Efficient upload and retrieval of primary data
The LIMS Light data
In LIMS Light we are able to store primary data of many different data domains. Currently there are stored more than 30.000 files in the system with a total data volume of approximately 900 GB. With 307 GB, sequence data consumes the most storage space followed by image data (145 GB) and textual data (135 GB).

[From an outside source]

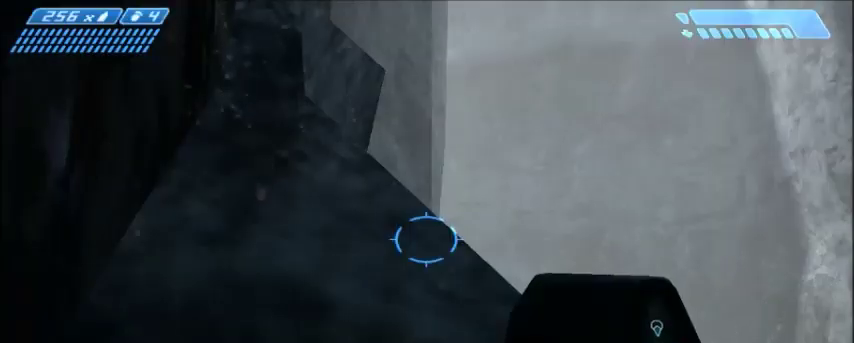
{"keys": ["w"], "mouse": [], "events": [[34, "w", "down"]]}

A functional overview of LIMS Light
As mentioned before, LIMS Light has three main components, the management, the upload, and the retrieval of data. With the management component the user can create and modify all objects defined in the workflow. When creating a project the user can specify the project name and description, the responsible person for the project and the project start and end timepoint. Additionally, it can be defined which users and groups will have access to the project. The creation of an experiment includes information about the experiment name, description and date. The user can also assign material and associate ontologies to the experiment. The access rights for users and groups can be specified here as well as in the projects part. In the workset view the user can create new worksets including their description. Within the worksets, single or multiple files can be uploaded with the LIMS Light Uploader. The uploader is a wizard based tool which comprises the selection of project, experiment and workset. Projects and experimentsd can only be selected, if access rights were granted to the user. Inside the selected workset the user can select files and directories for upload. The retrieval of data has two parts, a search component and a download tool. With the search function the user can search for specific data containing a specific project, experiment, workset or filename. Additionally the user can search for data comprising a specific ontology, material or description. The Downloader is able to retrieve the data stored in the LIMS Light system. The user can decide wether a single file or multiple files or even whole worksets including subworksets should be downloaded.
LIMS Light usecase
The web interface supports the LIMS Light workflow, thus enabling the user to manage projects, experiments, worksets and files. This workflow makes it easy for all the different biological groups to upload their primary data. A user with sequence data can use it as well as a user storing image data. To show the principles of LIMS Light in a more practical way we have uploaded a usecase for public access (http://limslight.ipk-gatersleben.de (user: limslight_public, passwort: limslight_public)).
With the LIMS Light System we developed a primary data management system which provides an efficient storage system with a Hierarchical Storage Management System and an Oracle relational database. With our VPD Access Control Method we can guarantee the security of the stored primary data. We further developed a system which provides a high performance upload and download and an efficient retrieval of the data. With those first steps we are now able to proceed for the next step which is the integration of data citation so that scientists, using the LIMS Light system, can cite their primary data within their publications.
Primary lab data storage
For handling the primary lab data two kinds of data have to be stored. These are on one hand the data files themselves and on the other hand the metadata. The files are stored on a file system (also recommended by ). We used the hierarchical storage management (HSM) system SAM-FS (version 4.6.5) running under Sun Solaris 10.5. The meta information (e.g. taxonomy data, experiment conditions, genotypes, etc.) is stored in the relational database system Oracle (Oracle Enterprise Server 11 g version 220.127.116.11.0 - 64bit). Additionally, the references to the files are managed within the database together with the metadata. Therefore, the concept of Oracle BFiles as a special data type within the relational tables is used.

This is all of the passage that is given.